First World Problems Of A Stay At Home Mom
- I woke up 2 hrs before the kids. I wasted quality sleep.
- I’m out of caffeine.
- The children expect to be fed at least 3 times a day.
- I am running late for something, as usual.
- WHERE IS YOUR OTHER SHOE?!
- I can’t find the DVR remote. How am I going to do anything if I don’t have SpongeBob on demand to occupy the children?
- The baby took off her diaper in her crib at nap time. She had pooped.
- I just poured the kids’ cereal, only to discover that I’m out of milk.
- I have to go grocery shopping…with the children.
- Another toy is clogging the toilet, yet someone pooped in it anyway.
- I woke up later than the toddlers.
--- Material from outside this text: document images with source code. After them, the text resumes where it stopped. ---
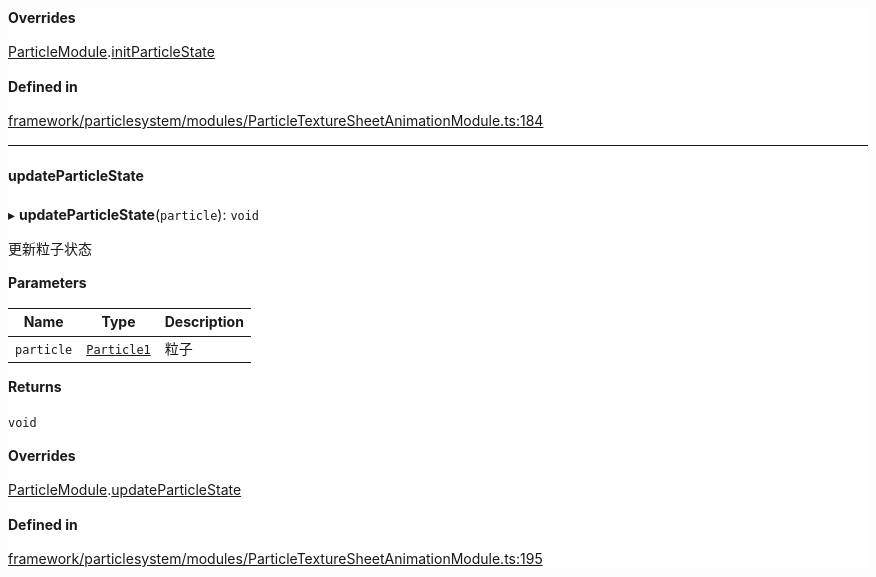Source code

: **Overrides**

[ParticleModule](m4m.framework.ParticleModule.md).[initParticleState](m4m.framework.ParticleModule.md#initparticlestate)

**Defined in**

[framework/particlesystem/modules/ParticleTextureSheetAnimationModule.ts:184](https://github.com/meta4d-me/meta4d-engine/blob/cf6bfe6/src/framework/particlesystem/modules/ParticleTextureSheetAnimationModule.ts#L184)

***

#### updateParticleState

▸ **updateParticleState**(`particle`): `void`

更新粒子状态

**Parameters**

| Name       | Type                                      | Description |
| ---------- | ----------------------------------------- | ----------- |
| `particle` | [`Particle1`](m4m.framework.Particle1.md) | 粒子          |

**Returns**

`void`

**Overrides**

[ParticleModule](m4m.framework.ParticleModule.md).[updateParticleState](m4m.framework.ParticleModule.md#updateparticlestate)

**Defined in**

[framework/particlesystem/modules/ParticleTextureSheetAnimationModule.ts:195](https://github.com/meta4d-me/meta4d-engine/blob/cf6bfe6/src/framework/particlesystem/modules/ParticleTextureSheetAnimationModule.ts#L195)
They found my craft drawer.
- Why must I listen to the kids fight over which one gets which color cup?!
- The baby is poopy. DAMN IT! I’m out of diapers.
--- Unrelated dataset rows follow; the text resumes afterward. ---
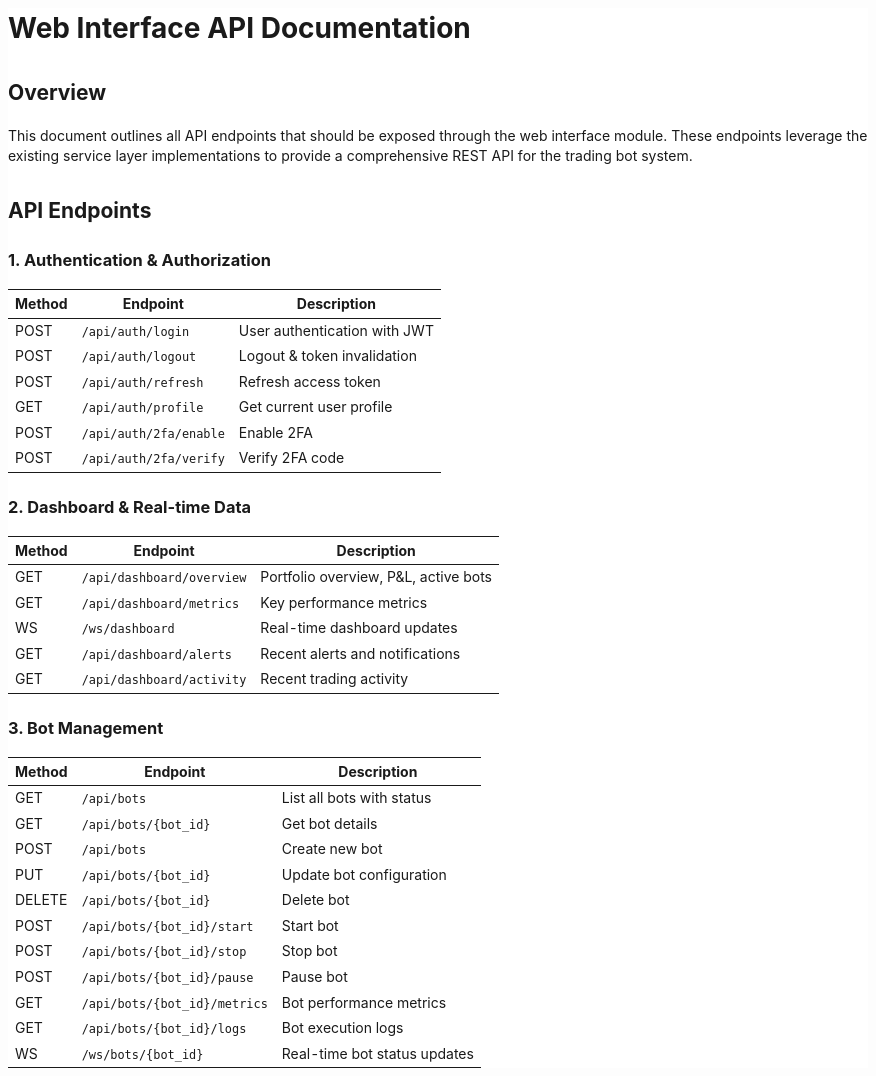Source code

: # Web Interface API Documentation

## Overview
This document outlines all API endpoints that should be exposed through the web interface module. These endpoints leverage the existing service layer implementations to provide a comprehensive REST API for the trading bot system.

## API Endpoints

### 1. Authentication & Authorization
| Method | Endpoint | Description |
|--------|----------|-------------|
| POST | `/api/auth/login` | User authentication with JWT |
| POST | `/api/auth/logout` | Logout & token invalidation |
| POST | `/api/auth/refresh` | Refresh access token |
| GET | `/api/auth/profile` | Get current user profile |
| POST | `/api/auth/2fa/enable` | Enable 2FA |
| POST | `/api/auth/2fa/verify` | Verify 2FA code |

### 2. Dashboard & Real-time Data
| Method | Endpoint | Description |
|--------|----------|-------------|
| GET | `/api/dashboard/overview` | Portfolio overview, P&L, active bots |
| GET | `/api/dashboard/metrics` | Key performance metrics |
| WS | `/ws/dashboard` | Real-time dashboard updates |
| GET | `/api/dashboard/alerts` | Recent alerts and notifications |
| GET | `/api/dashboard/activity` | Recent trading activity |

### 3. Bot Management
| Method | Endpoint | Description |
|--------|----------|-------------|
| GET | `/api/bots` | List all bots with status |
| GET | `/api/bots/{bot_id}` | Get bot details |
| POST | `/api/bots` | Create new bot |
| PUT | `/api/bots/{bot_id}` | Update bot configuration |
| DELETE | `/api/bots/{bot_id}` | Delete bot |
| POST | `/api/bots/{bot_id}/start` | Start bot |
| POST | `/api/bots/{bot_id}/stop` | Stop bot |
| POST | `/api/bots/{bot_id}/pause` | Pause bot |
| GET | `/api/bots/{bot_id}/metrics` | Bot performance metrics |
| GET | `/api/bots/{bot_id}/logs` | Bot execution logs |
| WS | `/ws/bots/{bot_id}` | Real-time bot status updates |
- The parents in McDonald’s play area keep trying to talk to me about their kids.
- I forgot to lay out dinner.
- Hubby didn’t take out the trash. It’s full and the trash can is by the road.
- Someone colored on my couch.
- My corkscrew is missing.
- There is nothing interesting to read on the interwebz.
- I have a stomach virus.
- The children have a stomach virus.
- I’m out of wine.
- The kids finally learned to open the doors on their own.
- Baby gates are no longer effective.
(These are not necessarily all mine. I compiled the list from other SAHMs, as well.)
Tell me yours and I might add them to the list!
*Disclaimer: I am very well aware that I did not create the “First World Problems” meme. Not claiming to, either. There are a lot of FWP of SAHM posts out there. Just clarifying.